Dataset entries:

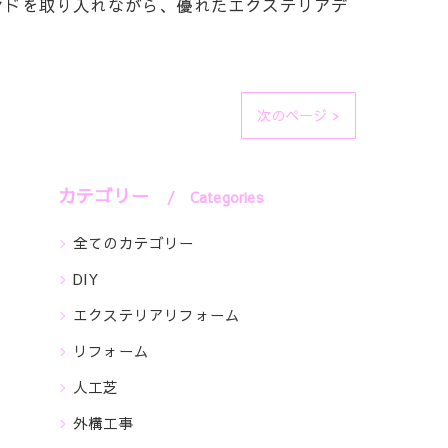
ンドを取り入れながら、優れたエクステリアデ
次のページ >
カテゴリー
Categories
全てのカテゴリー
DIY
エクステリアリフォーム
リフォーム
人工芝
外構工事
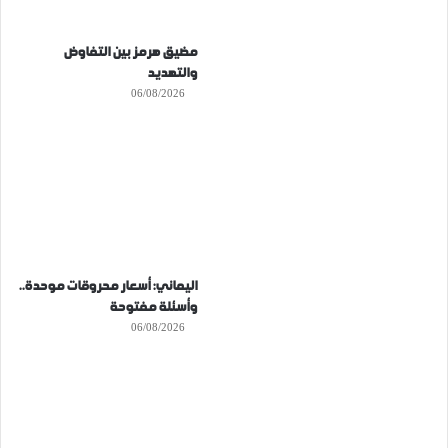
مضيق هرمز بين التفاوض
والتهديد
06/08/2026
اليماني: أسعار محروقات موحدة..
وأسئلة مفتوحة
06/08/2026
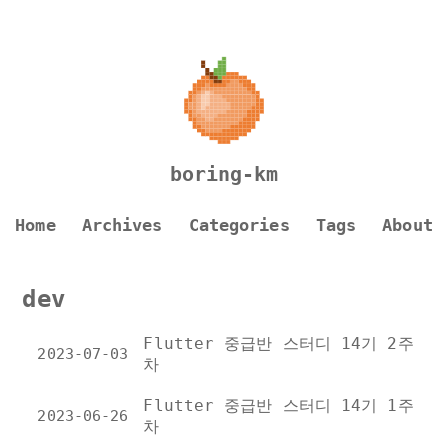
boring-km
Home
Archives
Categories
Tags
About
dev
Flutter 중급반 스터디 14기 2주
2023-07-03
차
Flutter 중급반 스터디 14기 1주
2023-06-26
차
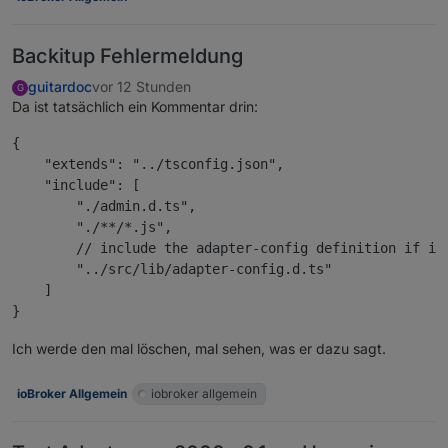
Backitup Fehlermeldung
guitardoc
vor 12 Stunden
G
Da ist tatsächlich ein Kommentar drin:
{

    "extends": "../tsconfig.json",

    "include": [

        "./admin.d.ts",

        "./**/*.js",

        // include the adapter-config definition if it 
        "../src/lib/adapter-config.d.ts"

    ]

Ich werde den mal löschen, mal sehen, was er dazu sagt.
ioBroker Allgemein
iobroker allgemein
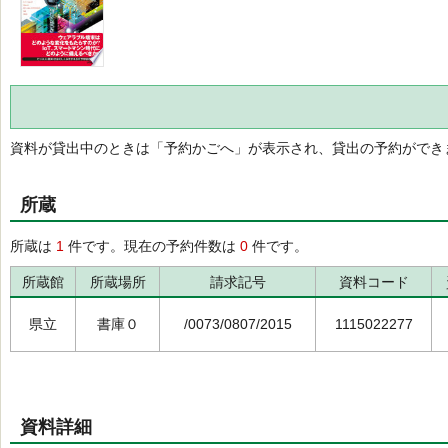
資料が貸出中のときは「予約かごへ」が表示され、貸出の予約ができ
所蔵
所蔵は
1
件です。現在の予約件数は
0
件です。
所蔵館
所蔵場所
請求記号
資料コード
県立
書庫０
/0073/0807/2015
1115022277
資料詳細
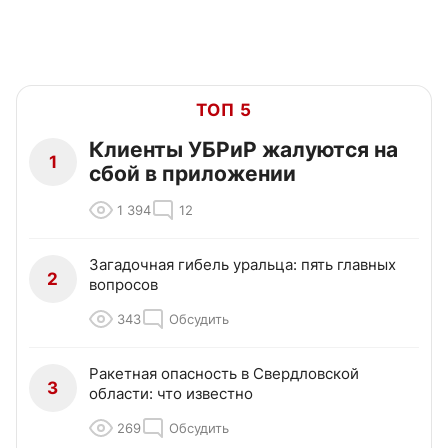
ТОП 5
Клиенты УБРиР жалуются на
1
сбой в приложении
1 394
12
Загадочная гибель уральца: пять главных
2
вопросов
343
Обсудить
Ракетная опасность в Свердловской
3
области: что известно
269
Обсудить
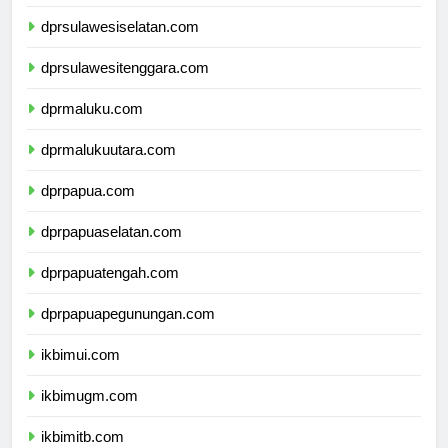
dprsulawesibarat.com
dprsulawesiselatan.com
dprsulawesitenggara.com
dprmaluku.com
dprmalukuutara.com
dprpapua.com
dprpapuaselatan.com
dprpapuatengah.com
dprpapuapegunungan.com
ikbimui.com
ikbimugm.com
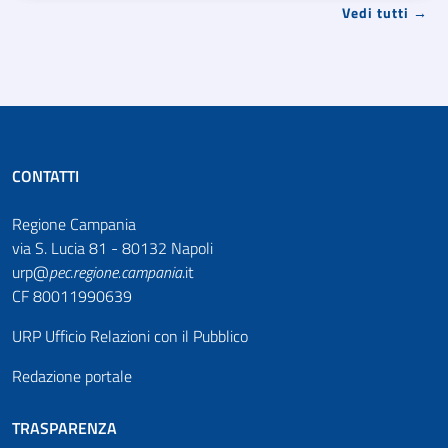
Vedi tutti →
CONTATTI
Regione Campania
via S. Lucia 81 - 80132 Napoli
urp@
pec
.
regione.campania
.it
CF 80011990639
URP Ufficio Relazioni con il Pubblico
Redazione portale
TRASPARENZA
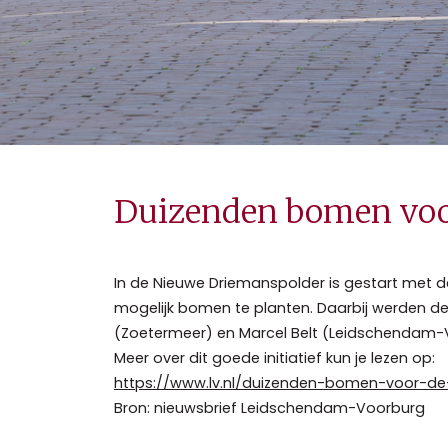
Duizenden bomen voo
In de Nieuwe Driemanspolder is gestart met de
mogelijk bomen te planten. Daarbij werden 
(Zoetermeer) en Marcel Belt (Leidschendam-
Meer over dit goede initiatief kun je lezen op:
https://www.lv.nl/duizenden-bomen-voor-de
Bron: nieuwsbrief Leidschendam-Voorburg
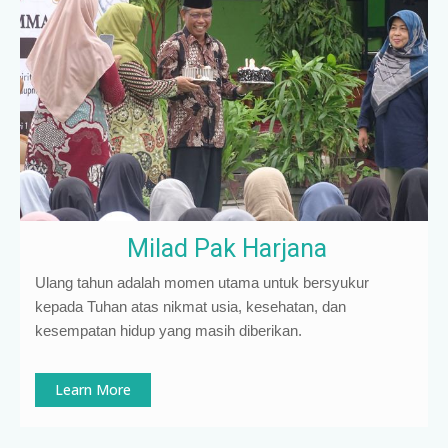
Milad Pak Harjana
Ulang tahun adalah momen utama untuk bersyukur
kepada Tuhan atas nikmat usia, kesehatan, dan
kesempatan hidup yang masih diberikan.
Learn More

...

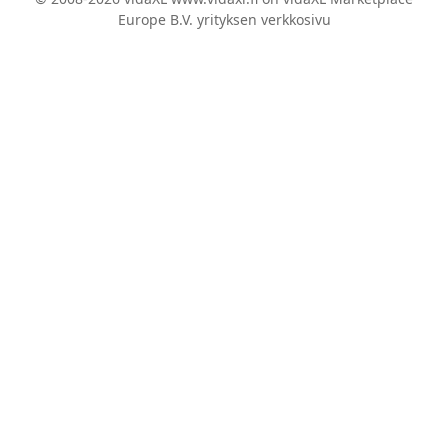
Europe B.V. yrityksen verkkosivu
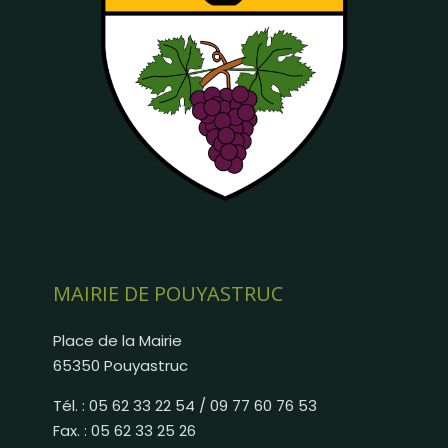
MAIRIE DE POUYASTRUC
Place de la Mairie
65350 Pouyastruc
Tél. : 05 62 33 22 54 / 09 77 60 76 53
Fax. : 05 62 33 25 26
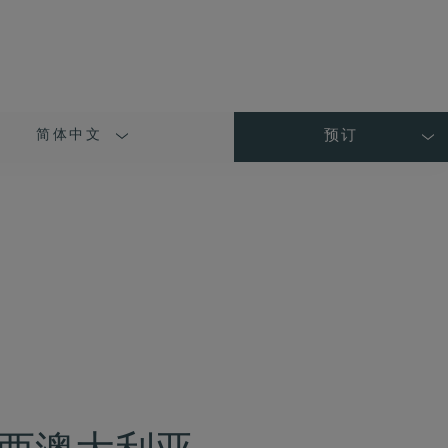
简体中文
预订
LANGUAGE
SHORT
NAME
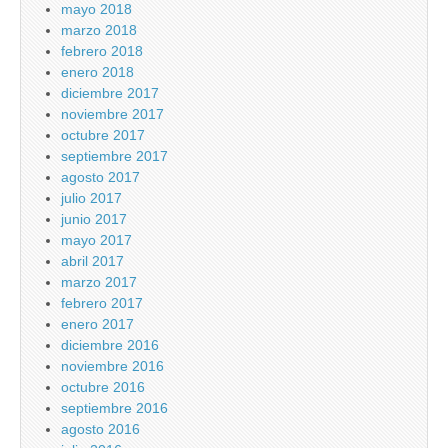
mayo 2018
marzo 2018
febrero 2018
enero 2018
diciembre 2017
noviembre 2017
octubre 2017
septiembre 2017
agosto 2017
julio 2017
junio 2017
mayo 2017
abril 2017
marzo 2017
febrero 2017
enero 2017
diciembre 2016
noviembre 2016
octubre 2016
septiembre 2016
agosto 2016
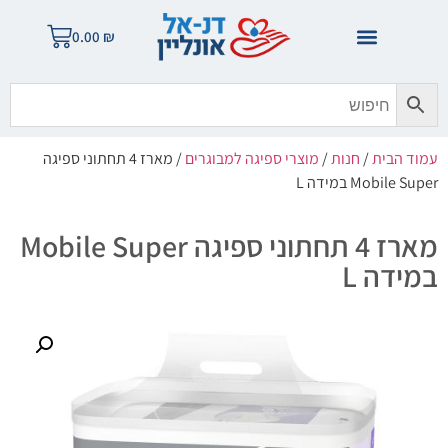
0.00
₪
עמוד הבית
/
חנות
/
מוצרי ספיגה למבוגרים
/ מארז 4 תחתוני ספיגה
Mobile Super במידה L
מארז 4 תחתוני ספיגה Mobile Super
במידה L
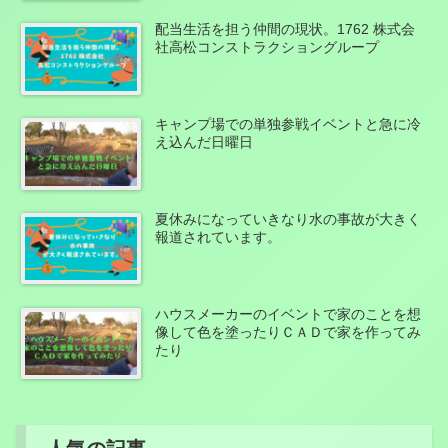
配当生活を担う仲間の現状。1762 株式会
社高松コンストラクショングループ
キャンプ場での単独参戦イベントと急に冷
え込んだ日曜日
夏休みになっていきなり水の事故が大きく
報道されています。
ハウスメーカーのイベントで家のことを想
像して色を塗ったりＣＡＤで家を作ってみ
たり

| Prompt |
Out of the records above, set down only the lines from the one that contains "ンドを取り入れながら、優れたエクステリアデ" through the one that contains "dprpapuapegunungan.com", unchanged and without the pictures.

| Answer space |
ンドを取り入れながら、優れたエクステリアデ
次のページ >
カテゴリー
Categories
全てのカテゴリー
DIY
エクステリアリフォーム
リフォーム
人工芝
外構工事
مضيق هرمز بين التفاوض
والتهديد
06/08/2026
اليماني: أسعار محروقات موحدة..
وأسئلة مفتوحة
06/08/2026
boring-km
Home
Archives
Categories
Tags
About
dev
Flutter 중급반 스터디 14기 2주
2023-07-03
차
Flutter 중급반 스터디 14기 1주
2023-06-26
차
Backitup Fehlermeldung
guitardoc
vor 12 Stunden
G
Da ist tatsächlich ein Kommentar drin:
{

    "extends": "../tsconfig.json",

    "include": [

        "./admin.d.ts",

        "./**/*.js",

        // include the adapter-config definition if it 
        "../src/lib/adapter-config.d.ts"

    ]

Ich werde den mal löschen, mal sehen, was er dazu sagt.
ioBroker Allgemein
iobroker allgemein
資料が貸出中のときは「予約かごへ」が表示され、貸出の予約ができ
所蔵
所蔵は
1
件です。現在の予約件数は
0
件です。
所蔵館
所蔵場所
請求記号
資料コード
県立
書庫０
/0073/0807/2015
1115022277
資料詳細
ТОП 5
Клиенты УБРиР жалуются на
1
сбой в приложении
1 394
12
Загадочная гибель уральца: пять главных
2
вопросов
343
Обсудить
Ракетная опасность в Свердловской
3
области: что известно
269
Обсудить
dprsulawesibarat.com
dprsulawesiselatan.com
dprsulawesitenggara.com
dprmaluku.com
dprmalukuutara.com
dprpapua.com
dprpapuaselatan.com
dprpapuatengah.com
dprpapuapegunungan.com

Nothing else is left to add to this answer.